Once a forest consultant took me to see a plantation that had been recently planted and there were some guys there who were busy applying a blue sandy mixture to the tree tops. The last mass planting in the area was wiped out by deer and the owner had no wish to have a repeat of that large loss.
Thanks, Joanna, for reminding me of your boars. They make deer look almost benign. You mentioned boar once before and I remember now that they are a problem in the more southern parts of the U.S.
I hope that boars don’t invade my valley with all the other pests making their way north as the climate warms.
We have not tried to garden seriously on our land yet. We are waiting till we live there full time after we finish the house next summer. At that point, fencing in the garden, orchard and grapes will be the top priority.
Your protective branches and bubble wrap sound interesting, providing double duty as they do.
No deer problem here in my little urban garden, but plenty of Lyme disease threat. The little white footed mouse, which is plentiful in and around my house, turns out to be the primary reservoir for B. burgdorferi, which causes Lyme disease. It’s a huge problem. That said, I feel lucky not to have deer close by. These are great resources; I’ll pass them along to my more rural friends.
I’ve never had a serious mouse infestation in my home. I can’t imagine why. I’ve lived in houses that seemed plenty inviting to mice.
The first time we had mice, about 20 years ago in Indiana, I was such a softy that we used a little live trap my husband had used during his field biology classes in college. We would take them to the back of our property and release them.
We began to feel they were making their way right back into the house, so my husband started releasing them miles from home on his way to work.
The mice vanished from our house for good.
When we had mice under the sink about 10 years ago, I got tougher and used one of those snap traps. After less then 10 traumatic snaps, that was the end of the mice.

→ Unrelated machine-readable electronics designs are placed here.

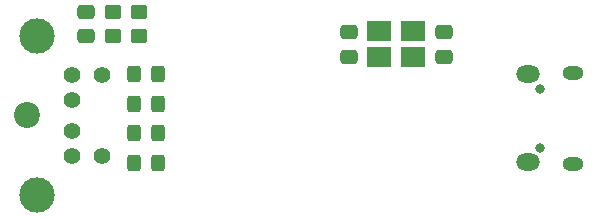
<source format=gbr>
%TF.GenerationSoftware,KiCad,Pcbnew,(6.0.0)*%
%TF.CreationDate,2022-01-04T17:40:29-06:00*%
%TF.ProjectId,minirib-usb,6d696e69-7269-4622-9d75-73622e6b6963,B*%
%TF.SameCoordinates,Original*%
%TF.FileFunction,Soldermask,Bot*%
%TF.FilePolarity,Negative*%
%FSLAX46Y46*%
G04 Gerber Fmt 4.6, Leading zero omitted, Abs format (unit mm)*
G04 Created by KiCad (PCBNEW (6.0.0)) date 2022-01-04 17:40:29*
%MOMM*%
%LPD*%
G01*
G04 APERTURE LIST*
G04 Aperture macros list*
%AMRoundRect*
0 Rectangle with rounded corners*
0 $1 Rounding radius*
0 $2 $3 $4 $5 $6 $7 $8 $9 X,Y pos of 4 corners*
0 Add a 4 corners polygon primitive as box body*
4,1,4,$2,$3,$4,$5,$6,$7,$8,$9,$2,$3,0*
0 Add four circle primitives for the rounded corners*
1,1,$1+$1,$2,$3*
1,1,$1+$1,$4,$5*
1,1,$1+$1,$6,$7*
1,1,$1+$1,$8,$9*
0 Add four rect primitives between the rounded corners*
20,1,$1+$1,$2,$3,$4,$5,0*
20,1,$1+$1,$4,$5,$6,$7,0*
20,1,$1+$1,$6,$7,$8,$9,0*
20,1,$1+$1,$8,$9,$2,$3,0*%
G04 Aperture macros list end*
%ADD10C,2.200000*%
%ADD11C,1.400000*%
%ADD12C,3.000000*%
%ADD13O,0.800000X0.800000*%
%ADD14O,1.800000X1.150000*%
%ADD15O,2.000000X1.450000*%
%ADD16RoundRect,0.250000X0.475000X-0.337500X0.475000X0.337500X-0.475000X0.337500X-0.475000X-0.337500X0*%
%ADD17RoundRect,0.249999X-0.325001X-0.450001X0.325001X-0.450001X0.325001X0.450001X-0.325001X0.450001X0*%
%ADD18RoundRect,0.249999X-0.450001X0.350001X-0.450001X-0.350001X0.450001X-0.350001X0.450001X0.350001X0*%
%ADD19RoundRect,0.249999X0.450001X-0.350001X0.450001X0.350001X-0.450001X0.350001X-0.450001X-0.350001X0*%
%ADD20RoundRect,0.250000X-0.475000X0.337500X-0.475000X-0.337500X0.475000X-0.337500X0.475000X0.337500X0*%
%ADD21R,2.100000X1.800000*%
G04 APERTURE END LIST*
D10*
%TO.C,J2*%
X125000000Y-101000000D03*
D11*
X128800000Y-102300000D03*
X128800000Y-99700000D03*
X128800000Y-104400000D03*
X128800000Y-97600000D03*
X131300000Y-104400000D03*
X131300000Y-97600000D03*
D12*
X125800000Y-107750000D03*
X125800000Y-94250000D03*
%TD*%
D13*
%TO.C,J1*%
X168450000Y-103750000D03*
X168450000Y-98750000D03*
D14*
X171200000Y-97375000D03*
X171200000Y-105125000D03*
D15*
X167400000Y-104975000D03*
X167400000Y-97525000D03*
%TD*%
D16*
%TO.C,C3*%
X130000000Y-94287500D03*
X130000000Y-92212500D03*
%TD*%
D17*
%TO.C,D1*%
X134000000Y-100000000D03*
X136050000Y-100000000D03*
%TD*%
%TO.C,D2*%
X134000000Y-97500000D03*
X136050000Y-97500000D03*
%TD*%
%TO.C,D3*%
X134000000Y-105000000D03*
X136050000Y-105000000D03*
%TD*%
%TO.C,D4*%
X134000000Y-102500000D03*
X136050000Y-102500000D03*
%TD*%
D18*
%TO.C,R3*%
X132250000Y-92250000D03*
X132250000Y-94250000D03*
%TD*%
D19*
%TO.C,R4*%
X134500000Y-94250000D03*
X134500000Y-92250000D03*
%TD*%
D20*
%TO.C,C2*%
X152250000Y-93962500D03*
X152250000Y-96037500D03*
%TD*%
D21*
%TO.C,Y1*%
X157700000Y-96100000D03*
X154800000Y-96100000D03*
X154800000Y-93900000D03*
X157700000Y-93900000D03*
%TD*%
D16*
%TO.C,C9*%
X160250000Y-96037500D03*
X160250000Y-93962500D03*
%TD*%
M02*

</source>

(At least I assume so — no more mouse turds or other sign.)
How do you deal with your mice?
I’ve had reasonably good success with snap traps. One particular mouse got wise to the traps and repeatedly managed to snatch the peanut butter and run. Ultimately, dealing completely with every bit of edible anything (lots of glass jars now) helped a lot. At the worst point, they were chewing up towels and toilet paper in the linen closet for nest material. I haven’t had one (that I know of) now for a couple of months, so I’m hoping for a mouse-free winter!